In February, Bengaluru-based startups secured $462.69 million across 46 deals, accounting for 57.64% of the total funding. Delhi-NCR followed with 21 deals and $154.59 million (19.26%). Mumbai saw 15 deals, attracting $142.65 million (17.77%), while Pune and Hyderabad had comparatively lower activity, with 5 and 3 deals, respectively.

Fintech led the sectors with $183.62 million in funding, followed by e-commerce with $156.8 million. SaaS secured $147 million, while AI, healthtech, EV, and automotive also raised notable amounts. Smaller sectors like logistics and deeptech attracted funding, while agritech and consumer electronics received the least. However, the table shows a different trend when it comes to the number of deals.

[Series-wise deals]

In February, seed funding led in deal volume with 32 deals, followed by Series A, pre-Series A, and pre-seed with 15, 12, and 10 deals, respectively. Series A funding secured $139.2 million, accounting for 17.34% of the total funding raised. In terms of amount, Series B saw the highest funding, with $228 million across 7 deals.

[Shutdowns, key hires, and departures]

Flipkart has decided to shut down ANS Commerce, its full-stack e-commerce enabler. Entrackr exclusively reported the development.

In February, the startup ecosystem saw significant leadership transitions, with 13 senior executives—including CEOs, MDs, CPOs, co-founders, and managing partners—stepping down from their roles.

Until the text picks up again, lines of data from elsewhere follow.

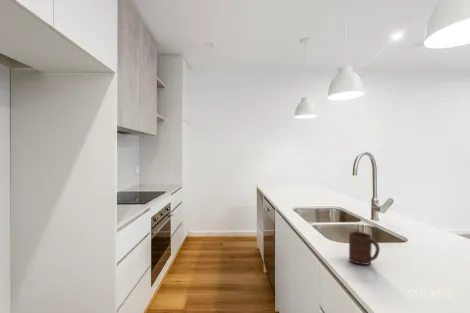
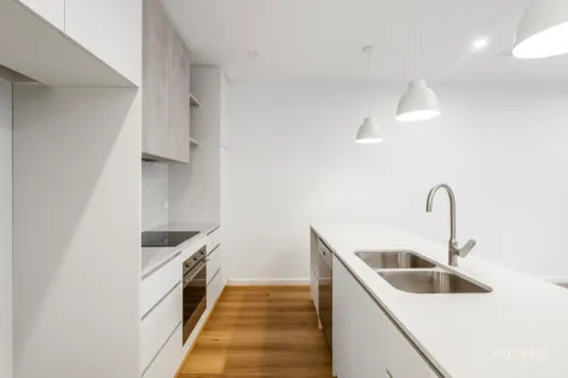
- cup [348,231,381,266]
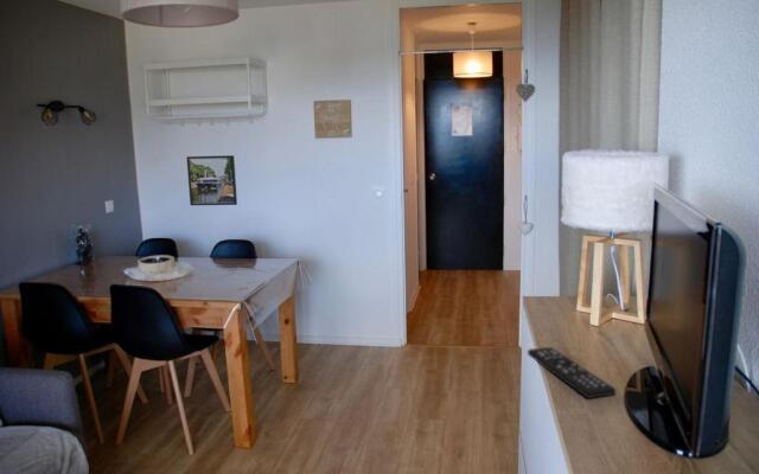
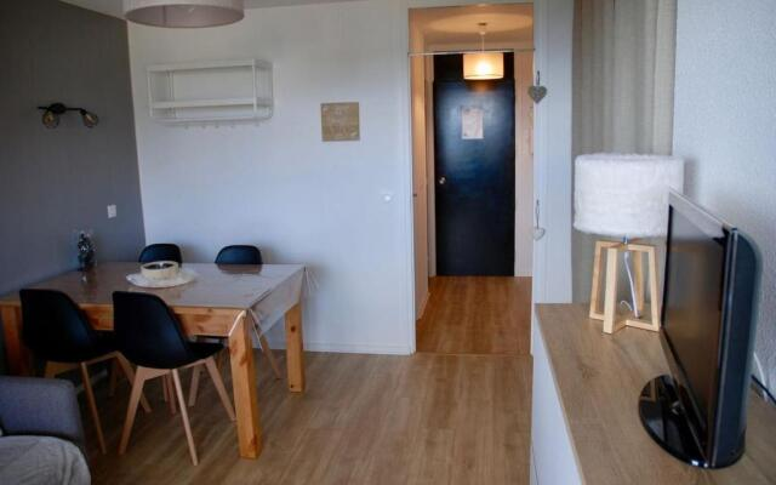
- remote control [527,346,617,399]
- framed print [185,154,238,206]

At the same time, over 28 key executive positions were filled, marking a wave of transformation. For a detailed breakdown of these changes, click here.

[Trends]

Funding after a long gap: Amazon-backed ToneTag became one of the rare startups to secure funding after a seven-year hiatus. Similarly, Cashfree raised funds after four years, while Zeta (equity) and Oxyzo (debt) secured investments following a three-year gap.

​​Dominance of SaaS and AI: Early-stage deals were predominantly driven by SaaS and AI startups. According to data, out of the $180 million raised in early-stage funding, SaaS and AI startups accounted for nearly $100 million in February.

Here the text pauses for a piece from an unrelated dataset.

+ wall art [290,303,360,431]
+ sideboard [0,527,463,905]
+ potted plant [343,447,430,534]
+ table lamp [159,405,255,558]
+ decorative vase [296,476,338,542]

Quick commerce boost: Food tech giant Zomato invested $178 million into its quick commerce subsidiary Blinkit, while Swiggy infused $117 million into its supply chain unit Scootsy Logistics to strengthen its quick commerce platform, Instamart. While both companies are now public, this is likely to influence other players in the quick commerce space.

[Conclusion]

February numbers, while relatively unimpressive considering the high expectations built into the system now, do indicate a certain amount of vitality in the system that is here to stay. Large deals have cooled off primarily due to the extended cooling down of the stock market as well, where even some recent startup IPOs have floundered after  a strong start. Especially as lock in on shares bought by anchor investors ended. The weak sentiment  is bound to have an impact on the domestic market as well, where homegrown VCs and family offices have been playing an increasingly larger role when compared to the erstwhile giants like Softbank, Tiger Global and the rest.

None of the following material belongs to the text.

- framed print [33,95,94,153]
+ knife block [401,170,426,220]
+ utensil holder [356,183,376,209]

The best indicator of the new cautiousness is in the categories like quick commerce, where an outsider would be tempted to believe that the good old days of raise and burn funds for market share are back. However,  it has actually been a much more attritional route taken by established firms, rather than a discounting war. Firms have allowed cash rich newcomers like Zepto to grab market share rather than fight it with bigger discounts.  The lesson from the past about the ephemeral nature of such market share gains has obviously been learnt well.

Looking ahead, while there might be the risk of a somewhat extended period of ‘slowdown’ as it is, we believe India’s startup ecosystem has the energy behind it to eventually crack open new categories that will bring in investors. Be it AI, high tech niche manufacturing or Healthcare. The time is ripe for the next batch of unicorns to step up and be seen, not just sought.